What the exercise asks >> Reproduce every line of the rows below word for word, with nothing left out or changed.

───── Extracted information ─────

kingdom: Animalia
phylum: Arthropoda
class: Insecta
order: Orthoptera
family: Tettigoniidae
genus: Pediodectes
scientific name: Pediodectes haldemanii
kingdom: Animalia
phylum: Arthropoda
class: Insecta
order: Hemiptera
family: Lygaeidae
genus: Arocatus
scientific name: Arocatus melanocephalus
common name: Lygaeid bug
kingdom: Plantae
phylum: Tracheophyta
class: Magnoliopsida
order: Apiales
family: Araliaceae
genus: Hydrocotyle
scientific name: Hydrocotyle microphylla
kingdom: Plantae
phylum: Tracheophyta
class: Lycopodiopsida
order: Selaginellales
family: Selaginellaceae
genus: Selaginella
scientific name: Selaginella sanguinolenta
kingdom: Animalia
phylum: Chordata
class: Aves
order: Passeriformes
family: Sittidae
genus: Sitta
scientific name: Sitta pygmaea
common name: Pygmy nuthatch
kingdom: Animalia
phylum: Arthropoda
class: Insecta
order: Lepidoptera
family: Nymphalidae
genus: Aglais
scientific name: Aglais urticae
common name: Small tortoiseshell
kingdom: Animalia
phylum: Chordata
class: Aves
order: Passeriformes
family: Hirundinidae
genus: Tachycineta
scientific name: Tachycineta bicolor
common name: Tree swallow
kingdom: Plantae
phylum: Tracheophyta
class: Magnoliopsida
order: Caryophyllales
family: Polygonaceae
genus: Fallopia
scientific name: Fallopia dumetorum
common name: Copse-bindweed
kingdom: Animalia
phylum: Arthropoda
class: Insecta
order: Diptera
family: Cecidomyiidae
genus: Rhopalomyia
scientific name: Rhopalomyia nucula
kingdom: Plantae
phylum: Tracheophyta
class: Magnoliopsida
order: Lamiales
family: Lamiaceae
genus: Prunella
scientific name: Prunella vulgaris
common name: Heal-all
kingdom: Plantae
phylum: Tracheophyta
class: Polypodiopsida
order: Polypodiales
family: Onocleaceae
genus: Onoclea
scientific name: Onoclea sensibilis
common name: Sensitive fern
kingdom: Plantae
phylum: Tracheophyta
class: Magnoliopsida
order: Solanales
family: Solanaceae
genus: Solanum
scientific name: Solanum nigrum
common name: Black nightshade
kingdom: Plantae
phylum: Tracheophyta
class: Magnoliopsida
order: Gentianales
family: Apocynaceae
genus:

─────

Result of this exercise >>
kingdom: Animalia
phylum: Arthropoda
class: Insecta
order: Orthoptera
family: Tettigoniidae
genus: Pediodectes
scientific name: Pediodectes haldemanii
kingdom: Animalia
phylum: Arthropoda
class: Insecta
order: Hemiptera
family: Lygaeidae
genus: Arocatus
scientific name: Arocatus melanocephalus
common name: Lygaeid bug
kingdom: Plantae
phylum: Tracheophyta
class: Magnoliopsida
order: Apiales
family: Araliaceae
genus: Hydrocotyle
scientific name: Hydrocotyle microphylla
kingdom: Plantae
phylum: Tracheophyta
class: Lycopodiopsida
order: Selaginellales
family: Selaginellaceae
genus: Selaginella
scientific name: Selaginella sanguinolenta
kingdom: Animalia
phylum: Chordata
class: Aves
order: Passeriformes
family: Sittidae
genus: Sitta
scientific name: Sitta pygmaea
common name: Pygmy nuthatch
kingdom: Animalia
phylum: Arthropoda
class: Insecta
order: Lepidoptera
family: Nymphalidae
genus: Aglais
scientific name: Aglais urticae
common name: Small tortoiseshell
kingdom: Animalia
phylum: Chordata
class: Aves
order: Passeriformes
family: Hirundinidae
genus: Tachycineta
scientific name: Tachycineta bicolor
common name: Tree swallow
kingdom: Plantae
phylum: Tracheophyta
class: Magnoliopsida
order: Caryophyllales
family: Polygonaceae
genus: Fallopia
scientific name: Fallopia dumetorum
common name: Copse-bindweed
kingdom: Animalia
phylum: Arthropoda
class: Insecta
order: Diptera
family: Cecidomyiidae
genus: Rhopalomyia
scientific name: Rhopalomyia nucula
kingdom: Plantae
phylum: Tracheophyta
class: Magnoliopsida
order: Lamiales
family: Lamiaceae
genus: Prunella
scientific name: Prunella vulgaris
common name: Heal-all
kingdom: Plantae
phylum: Tracheophyta
class: Polypodiopsida
order: Polypodiales
family: Onocleaceae
genus: Onoclea
scientific name: Onoclea sensibilis
common name: Sensitive fern
kingdom: Plantae
phylum: Tracheophyta
class: Magnoliopsida
order: Solanales
family: Solanaceae
genus: Solanum
scientific name: Solanum nigrum
common name: Black nightshade
kingdom: Plantae
phylum: Tracheophyta
class: Magnoliopsida
order: Gentianales
family: Apocynaceae
genus:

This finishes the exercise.